▸ **What you are asked to do**: If a line in the entries below holds the string "који", copy it.

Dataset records
····················

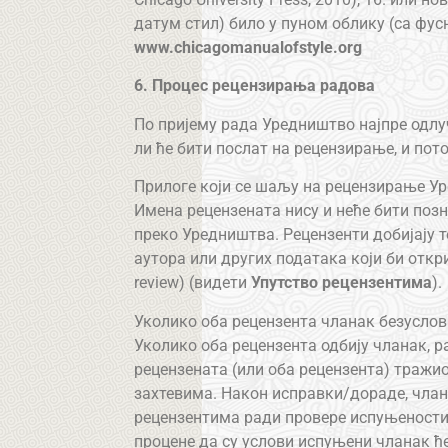
датум стил) било у пуном облику (са фус
www.chicagomanualofstyle.org
6. Процес рецензирања радова
По пријему рада Уредништво најпре одлу
ли ће бити послат на рецензирање, и пот
Прилоге који се шаљу на рецензирање У
Имена рецензената нису и неће бити позн
преко Уредништва. Рецензенти добијају 
аутора или других података који би открил
review) (видети
Упутство рецензентима
).
Уколико оба рецензента чланак безуслов
Уколико оба рецензента одбију чланак, р
рецензената (или оба рецензента) тражио
захтевима. Након исправки/дораде, члан
рецензентима ради провере испуњености
процене да су услови испуњени чланак ће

····················

▸ **Response to this exercise**:
Прилоге који се шаљу на рецензирање У
аутора или других података који би открил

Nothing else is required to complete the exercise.